Exercise description: Repeat the data as given. Images do not go in the copy.

(Stored items)
/---

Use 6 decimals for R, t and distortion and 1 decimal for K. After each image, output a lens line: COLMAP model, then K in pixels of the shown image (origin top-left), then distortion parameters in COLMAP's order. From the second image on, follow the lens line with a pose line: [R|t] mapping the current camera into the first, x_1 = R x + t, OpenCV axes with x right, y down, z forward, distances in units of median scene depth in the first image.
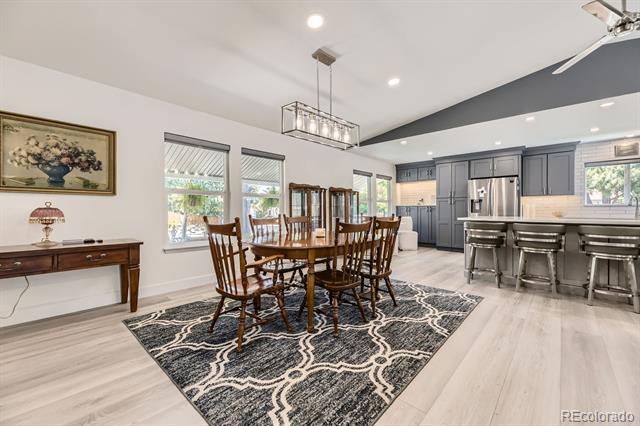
lens RADIAL K [[259.3, 0, 319.3], [0, 259.3, 211.4], [0, 0, 1]] dist [0.017836, -0.002259]
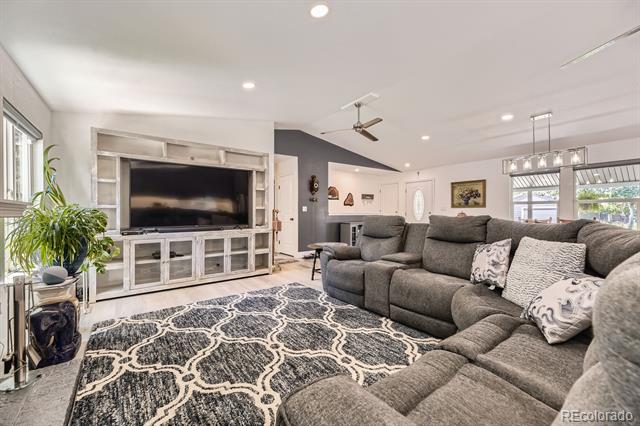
lens RADIAL K [[259.3, 0, 320.0], [0, 259.3, 213.1], [0, 0, 1]] dist [0.017836, -0.002259]
pose [[-0.190094, 0.007510, -0.981737, 1.079949], [-0.001547, 0.999967, 0.007949, -0.015495], [0.981765, 0.003030, -0.190076, 0.004108]]
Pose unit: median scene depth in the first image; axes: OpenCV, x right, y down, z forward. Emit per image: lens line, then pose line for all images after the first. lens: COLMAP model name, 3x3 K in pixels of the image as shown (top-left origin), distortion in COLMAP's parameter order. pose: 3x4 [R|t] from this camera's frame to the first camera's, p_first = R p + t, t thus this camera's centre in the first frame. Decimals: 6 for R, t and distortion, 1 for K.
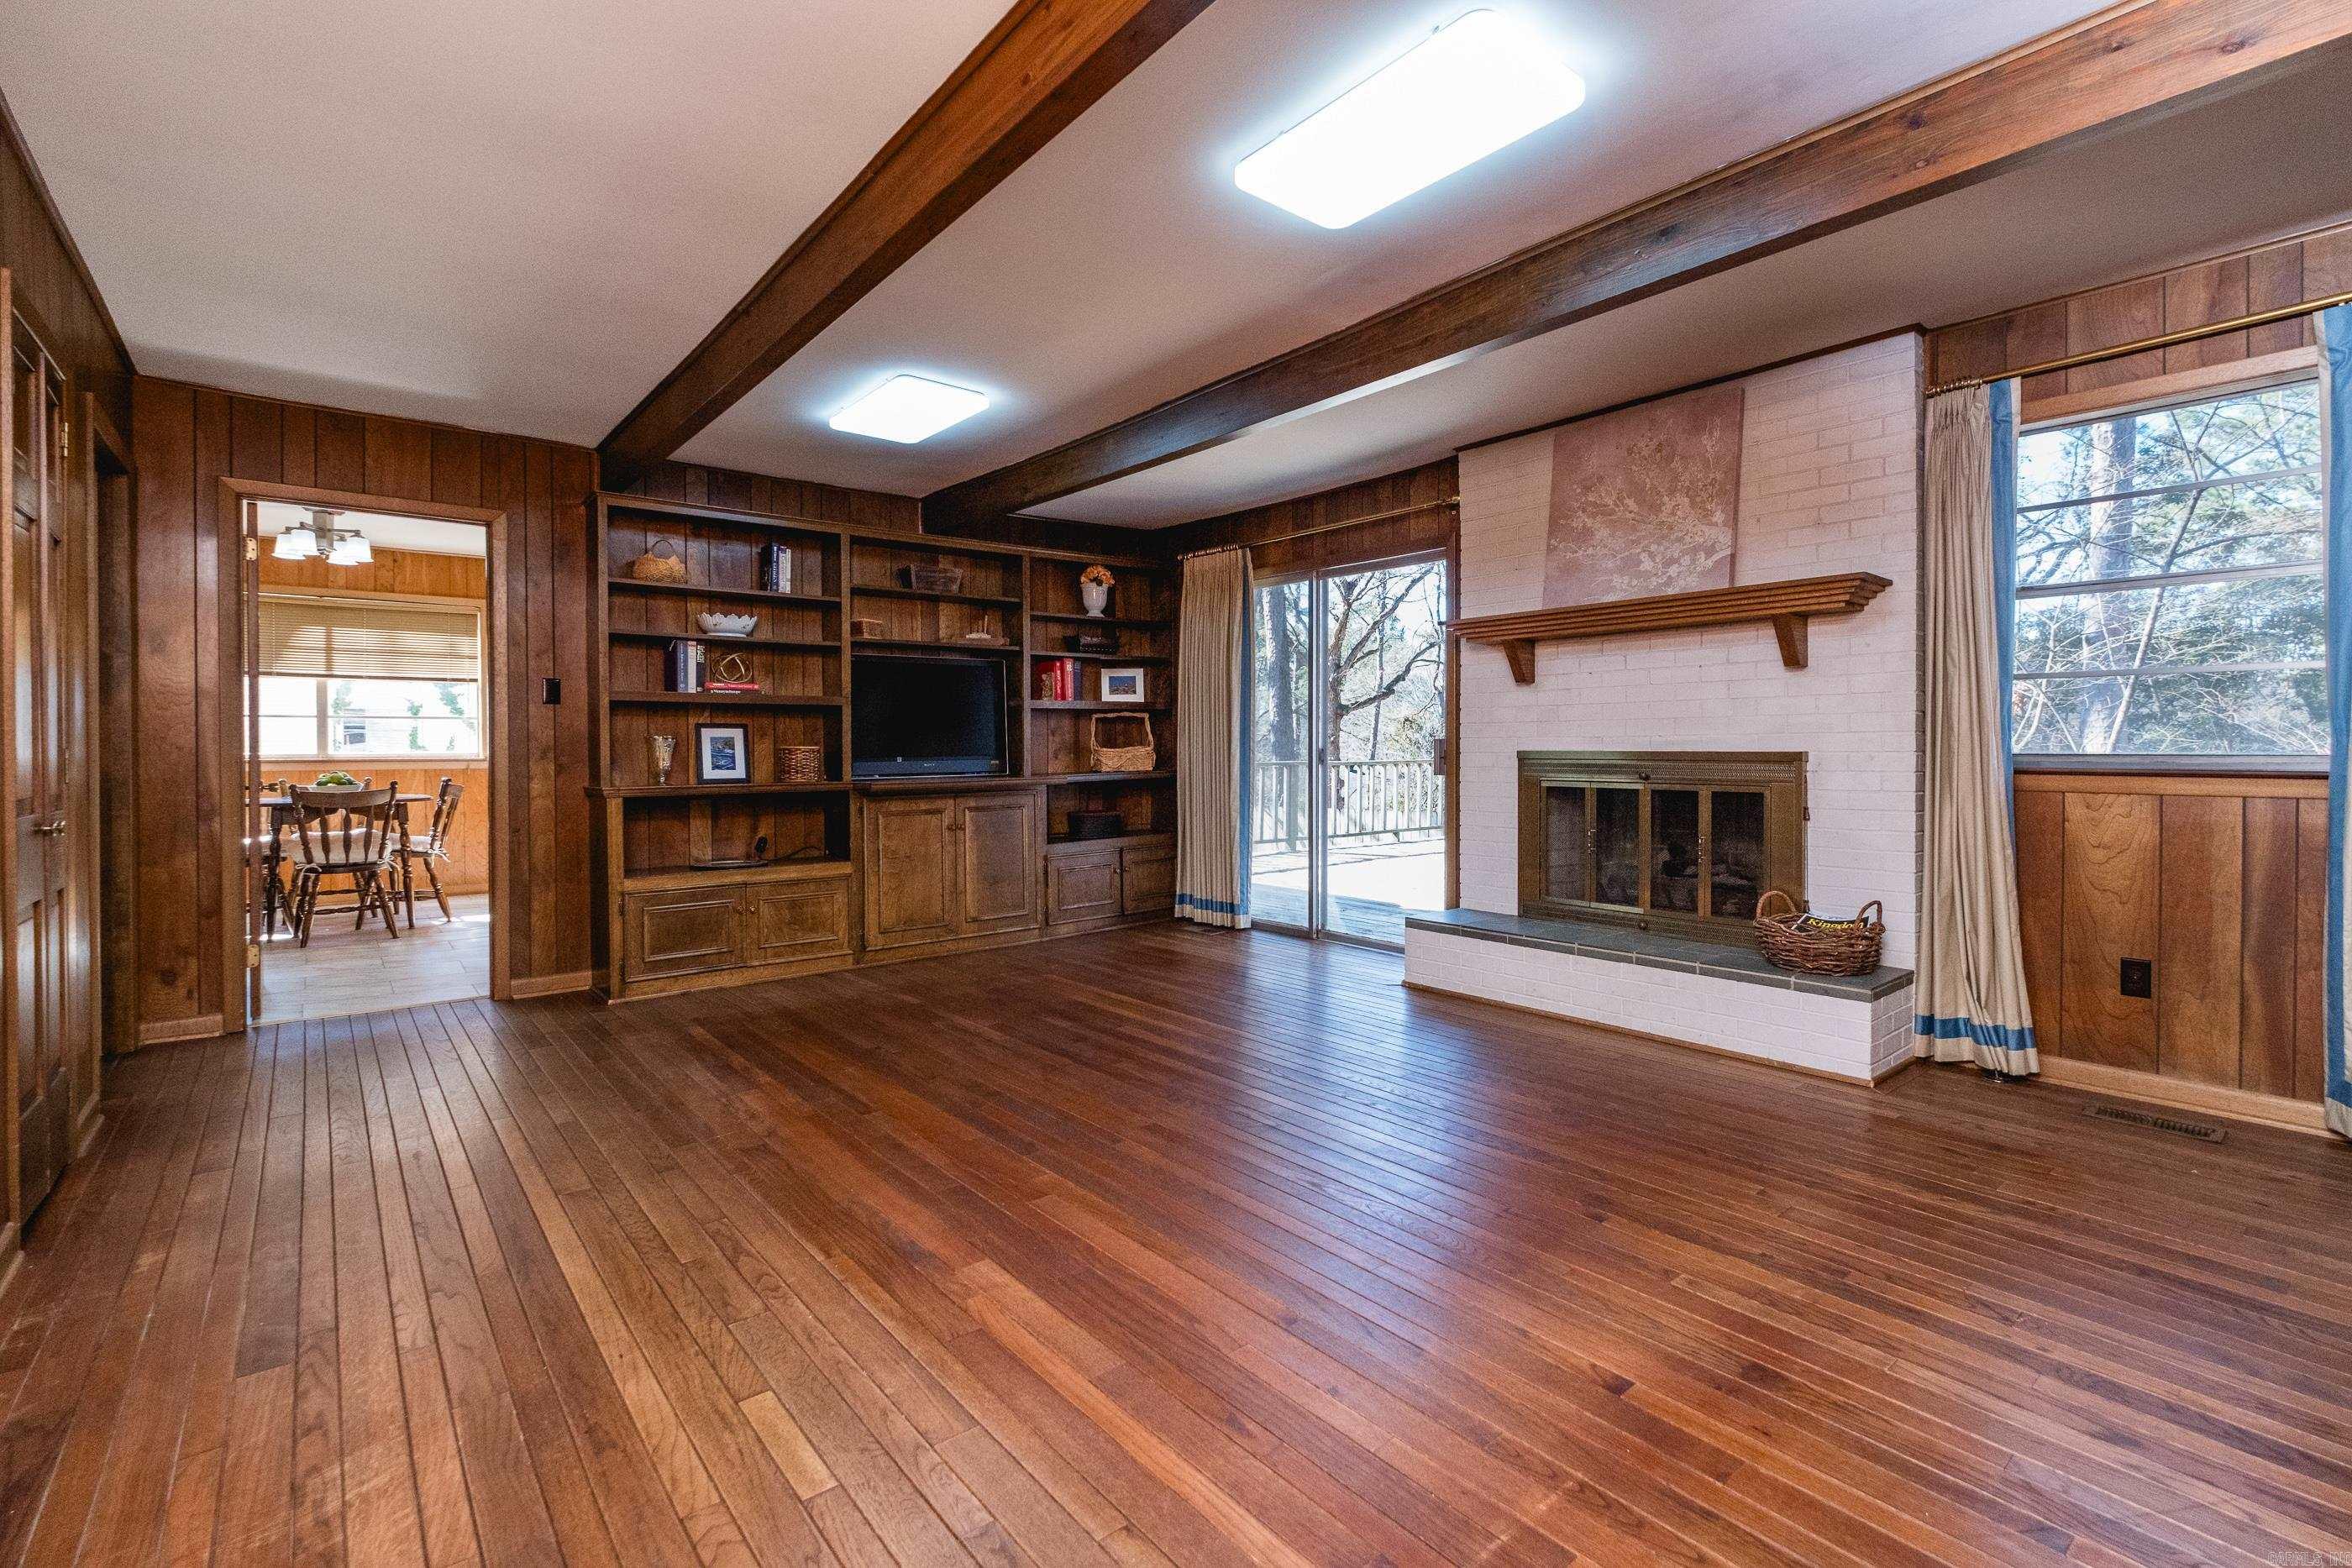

\---

Your solution:
Use 6 decimals for R, t and distortion and 1 decimal for K. After each image, output a lens line: COLMAP model, then K in pixels of the shown image (origin top-left), then distortion parameters in COLMAP's order. From the second image on, follow the lens line with a pose line: [R|t] mapping the current camera into the first, x_1 = R x + t, OpenCV axes with x right, y down, z forward, distances in units of median scene depth in the first image.
lens RADIAL K [[259.3, 0, 319.3], [0, 259.3, 211.4], [0, 0, 1]] dist [0.017836, -0.002259]
lens RADIAL K [[259.3, 0, 320.0], [0, 259.3, 213.1], [0, 0, 1]] dist [0.017836, -0.002259]
pose [[-0.190094, 0.007510, -0.981737, 1.079949], [-0.001547, 0.999967, 0.007949, -0.015495], [0.981765, 0.003030, -0.190076, 0.004108]]
Pose unit: median scene depth in the first image; axes: OpenCV, x right, y down, z forward. Emit per image: lens line, then pose line for all images after the first. lens: COLMAP model name, 3x3 K in pixels of the image as shown (top-left origin), distortion in COLMAP's parameter order. pose: 3x4 [R|t] from this camera's frame to the first camera's, p_first = R p + t, t thus this camera's centre in the first frame. Decimals: 6 for R, t and distortion, 1 for K.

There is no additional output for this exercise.